I will say, instead of inspiring me to search YJ ads, I looked up what Comanches go for.

06dak
06dak
1 year ago
Reply to  Cyko9

Starting at $7199!

Citrus
Citrus
1 year ago

Scalding take:

The square headlights look good and were the right choice to make something look right in the ’80s.

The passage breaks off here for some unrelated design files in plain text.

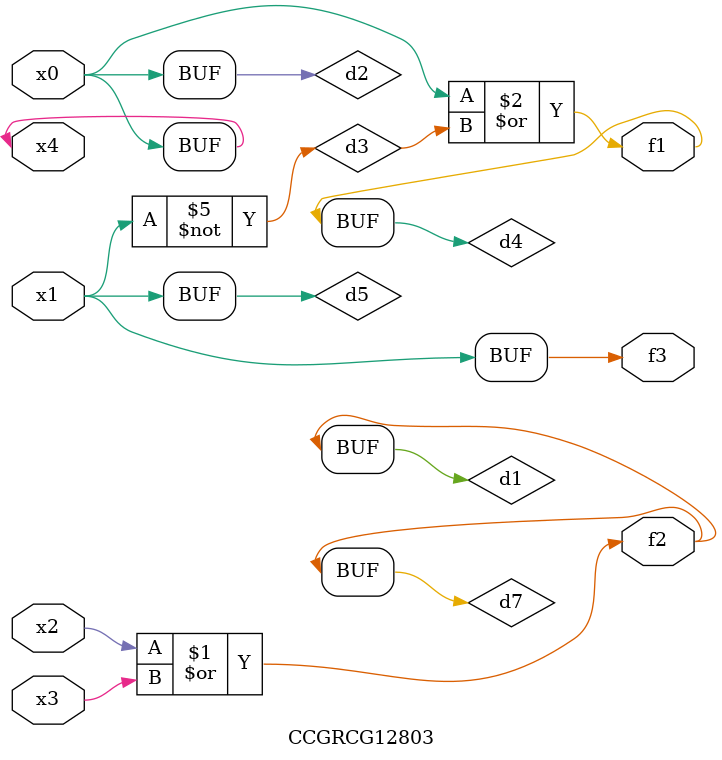
<source format=v>
module CCGRCG12803(
	input x0, x1, x2, x3, x4,
	output f1, f2, f3
);

	wire d1, d2, d3, d4, d5, d6, d7;

	or (d1, x2, x3);
	buf (d2, x0, x4);
	not (d3, x1);
	or (d4, d2, d3);
	not (d5, d3);
	nand (d6, d1, d3);
	or (d7, d1);
	assign f1 = d4;
	assign f2 = d7;
	assign f3 = d5;
endmodule

</source>
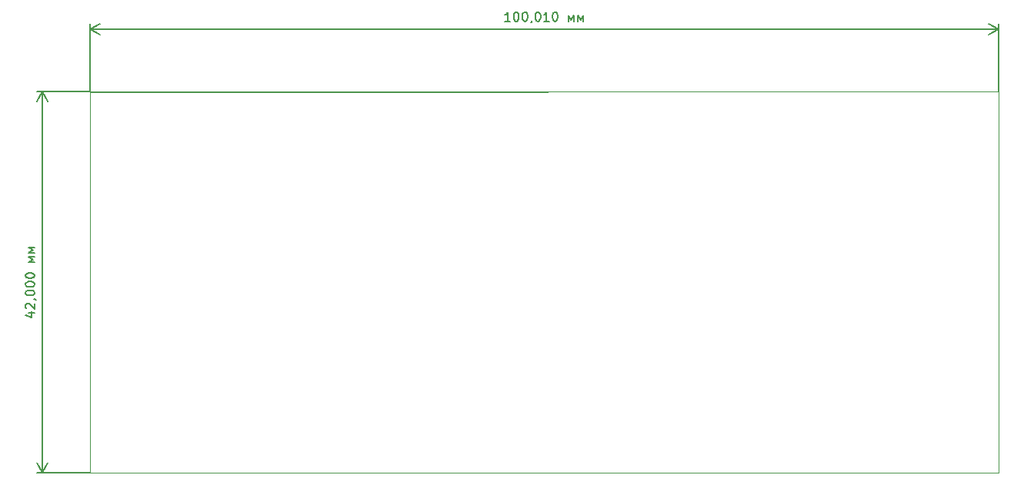
<source format=gbr>
%TF.GenerationSoftware,KiCad,Pcbnew,(5.1.7)-1*%
%TF.CreationDate,2020-10-28T13:08:51+04:00*%
%TF.ProjectId,stm32-home-light,73746d33-322d-4686-9f6d-652d6c696768,rev?*%
%TF.SameCoordinates,Original*%
%TF.FileFunction,OtherDrawing,Comment*%
%FSLAX46Y46*%
G04 Gerber Fmt 4.6, Leading zero omitted, Abs format (unit mm)*
G04 Created by KiCad (PCBNEW (5.1.7)-1) date 2020-10-28 13:08:51*
%MOMM*%
%LPD*%
G01*
G04 APERTURE LIST*
%TA.AperFunction,Profile*%
%ADD10C,0.100000*%
%TD*%
%ADD11C,0.150000*%
G04 APERTURE END LIST*
D10*
X229760000Y227500000D02*
X229760000Y185500000D01*
X129760000Y227410000D02*
X229760000Y227500000D01*
X129760000Y185500000D02*
X129760000Y227410000D01*
X229760000Y185500000D02*
X129760000Y185500000D01*
X129760000Y185500000D02*
X129760000Y227500000D01*
D11*
X122985714Y203119047D02*
X123652380Y203119047D01*
X122604761Y202880952D02*
X123319047Y202642857D01*
X123319047Y203261904D01*
X122747619Y203595238D02*
X122700000Y203642857D01*
X122652380Y203738095D01*
X122652380Y203976190D01*
X122700000Y204071428D01*
X122747619Y204119047D01*
X122842857Y204166666D01*
X122938095Y204166666D01*
X123080952Y204119047D01*
X123652380Y203547619D01*
X123652380Y204166666D01*
X123604761Y204642857D02*
X123652380Y204642857D01*
X123747619Y204595238D01*
X123795238Y204547619D01*
X122652380Y205261904D02*
X122652380Y205357142D01*
X122700000Y205452380D01*
X122747619Y205500000D01*
X122842857Y205547619D01*
X123033333Y205595238D01*
X123271428Y205595238D01*
X123461904Y205547619D01*
X123557142Y205500000D01*
X123604761Y205452380D01*
X123652380Y205357142D01*
X123652380Y205261904D01*
X123604761Y205166666D01*
X123557142Y205119047D01*
X123461904Y205071428D01*
X123271428Y205023809D01*
X123033333Y205023809D01*
X122842857Y205071428D01*
X122747619Y205119047D01*
X122700000Y205166666D01*
X122652380Y205261904D01*
X122652380Y206214285D02*
X122652380Y206309523D01*
X122700000Y206404761D01*
X122747619Y206452380D01*
X122842857Y206500000D01*
X123033333Y206547619D01*
X123271428Y206547619D01*
X123461904Y206500000D01*
X123557142Y206452380D01*
X123604761Y206404761D01*
X123652380Y206309523D01*
X123652380Y206214285D01*
X123604761Y206119047D01*
X123557142Y206071428D01*
X123461904Y206023809D01*
X123271428Y205976190D01*
X123033333Y205976190D01*
X122842857Y206023809D01*
X122747619Y206071428D01*
X122700000Y206119047D01*
X122652380Y206214285D01*
X122652380Y207166666D02*
X122652380Y207261904D01*
X122700000Y207357142D01*
X122747619Y207404761D01*
X122842857Y207452380D01*
X123033333Y207500000D01*
X123271428Y207500000D01*
X123461904Y207452380D01*
X123557142Y207404761D01*
X123604761Y207357142D01*
X123652380Y207261904D01*
X123652380Y207166666D01*
X123604761Y207071428D01*
X123557142Y207023809D01*
X123461904Y206976190D01*
X123271428Y206928571D01*
X123033333Y206928571D01*
X122842857Y206976190D01*
X122747619Y207023809D01*
X122700000Y207071428D01*
X122652380Y207166666D01*
X123652380Y208690476D02*
X122985714Y208690476D01*
X123509523Y208976190D01*
X122985714Y209261904D01*
X123652380Y209261904D01*
X123652380Y209738095D02*
X122985714Y209738095D01*
X123509523Y210023809D01*
X122985714Y210309523D01*
X123652380Y210309523D01*
X124500000Y185500000D02*
X124500000Y227500000D01*
X129750000Y185500000D02*
X123913579Y185500000D01*
X129750000Y227500000D02*
X123913579Y227500000D01*
X124500000Y227500000D02*
X125086421Y226373496D01*
X124500000Y227500000D02*
X123913579Y226373496D01*
X124500000Y185500000D02*
X125086421Y186626504D01*
X124500000Y185500000D02*
X123913579Y186626504D01*
X175993095Y235242619D02*
X175421666Y235242619D01*
X175707380Y235242619D02*
X175707380Y236242619D01*
X175612142Y236099761D01*
X175516904Y236004523D01*
X175421666Y235956904D01*
X176612142Y236242619D02*
X176707380Y236242619D01*
X176802619Y236195000D01*
X176850238Y236147380D01*
X176897857Y236052142D01*
X176945476Y235861666D01*
X176945476Y235623571D01*
X176897857Y235433095D01*
X176850238Y235337857D01*
X176802619Y235290238D01*
X176707380Y235242619D01*
X176612142Y235242619D01*
X176516904Y235290238D01*
X176469285Y235337857D01*
X176421666Y235433095D01*
X176374047Y235623571D01*
X176374047Y235861666D01*
X176421666Y236052142D01*
X176469285Y236147380D01*
X176516904Y236195000D01*
X176612142Y236242619D01*
X177564523Y236242619D02*
X177659761Y236242619D01*
X177755000Y236195000D01*
X177802619Y236147380D01*
X177850238Y236052142D01*
X177897857Y235861666D01*
X177897857Y235623571D01*
X177850238Y235433095D01*
X177802619Y235337857D01*
X177755000Y235290238D01*
X177659761Y235242619D01*
X177564523Y235242619D01*
X177469285Y235290238D01*
X177421666Y235337857D01*
X177374047Y235433095D01*
X177326428Y235623571D01*
X177326428Y235861666D01*
X177374047Y236052142D01*
X177421666Y236147380D01*
X177469285Y236195000D01*
X177564523Y236242619D01*
X178374047Y235290238D02*
X178374047Y235242619D01*
X178326428Y235147380D01*
X178278809Y235099761D01*
X178993095Y236242619D02*
X179088333Y236242619D01*
X179183571Y236195000D01*
X179231190Y236147380D01*
X179278809Y236052142D01*
X179326428Y235861666D01*
X179326428Y235623571D01*
X179278809Y235433095D01*
X179231190Y235337857D01*
X179183571Y235290238D01*
X179088333Y235242619D01*
X178993095Y235242619D01*
X178897857Y235290238D01*
X178850238Y235337857D01*
X178802619Y235433095D01*
X178755000Y235623571D01*
X178755000Y235861666D01*
X178802619Y236052142D01*
X178850238Y236147380D01*
X178897857Y236195000D01*
X178993095Y236242619D01*
X180278809Y235242619D02*
X179707380Y235242619D01*
X179993095Y235242619D02*
X179993095Y236242619D01*
X179897857Y236099761D01*
X179802619Y236004523D01*
X179707380Y235956904D01*
X180897857Y236242619D02*
X180993095Y236242619D01*
X181088333Y236195000D01*
X181135952Y236147380D01*
X181183571Y236052142D01*
X181231190Y235861666D01*
X181231190Y235623571D01*
X181183571Y235433095D01*
X181135952Y235337857D01*
X181088333Y235290238D01*
X180993095Y235242619D01*
X180897857Y235242619D01*
X180802619Y235290238D01*
X180755000Y235337857D01*
X180707380Y235433095D01*
X180659761Y235623571D01*
X180659761Y235861666D01*
X180707380Y236052142D01*
X180755000Y236147380D01*
X180802619Y236195000D01*
X180897857Y236242619D01*
X182421666Y235242619D02*
X182421666Y235909285D01*
X182707380Y235385476D01*
X182993095Y235909285D01*
X182993095Y235242619D01*
X183469285Y235242619D02*
X183469285Y235909285D01*
X183755000Y235385476D01*
X184040714Y235909285D01*
X184040714Y235242619D01*
X129750000Y234395000D02*
X229760000Y234395000D01*
X129750000Y227500000D02*
X129750000Y234981421D01*
X229760000Y227500000D02*
X229760000Y234981421D01*
X229760000Y234395000D02*
X228633496Y233808579D01*
X229760000Y234395000D02*
X228633496Y234981421D01*
X129750000Y234395000D02*
X130876504Y233808579D01*
X129750000Y234395000D02*
X130876504Y234981421D01*
D10*
X129760000Y227500000D02*
X229760000Y227500000D01*
M02*

</source>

I mean dropping them for the TJ made sense – square headlights wouldn’t fit softer ’90s trends – but I’ve always rolled my eyes at the traditionalists who always want a car to look like it was 1963. Porsche fans are also bad for this.

Rust Buckets
Rust Buckets
1 year ago
Reply to  Citrus

I rather like yjs. Purists take the fun out of everything.

121gwats
121gwats
11 months ago
Reply to  Rust Buckets

I draw the line at grumpy grills.

OptionXIII
OptionXIII
1 year ago
Reply to  Citrus

I’m willing to guess a large part of the meeting room justification for it was to give a visual distinction that this was a new vehicle in order to distance the new YJ from the rollover issue on the CJ that David kept alluding to.

PlatinumZJ
PlatinumZJ
1 year ago
Reply to  Citrus

Ah, the “real Jeeps have round headlights!” crowd…funny how they got quiet after the Liberty was introduced. ^_^

TXJeepGuy
TXJeepGuy
1 year ago
Reply to  PlatinumZJ

and they all make a kinda exception for the XJ these days.

S13 Sedan
S13 Sedan
1 year ago
Reply to  Citrus

When I was a kid, back when the TJ was the latest and greatest, I was one of those round headlight diehards but as I’ve gotten older, I’ve really started to like the YJ. Like you mentioned, they were the right headlight for the time. Sometimes I even think I prefer how the YJ looks over the TJ

121gwats
121gwats
11 months ago
Reply to  S13 Sedan

I prefer how the frame looks over a TJ, lol. They are notorious for rusting out, so if you’re looking for a used Wrangler its either CJ, YJ, JK.

Mr. Fusion
Mr. Fusion
1 year ago
Reply to  Citrus

Yes, at the time the YJ was released, round headlights were visual shorthand for “This vehicle is old & outdated” as far as the general public was concerned. The rectangular headlights met the expectations of the time, and also announced that this was indeed a new Jeep.

Thomas Metcalf
Thomas Metcalf
1 year ago
Reply to  Citrus

The square lights were a good clean break with the CJ line. The style was also perfect for the 80’s.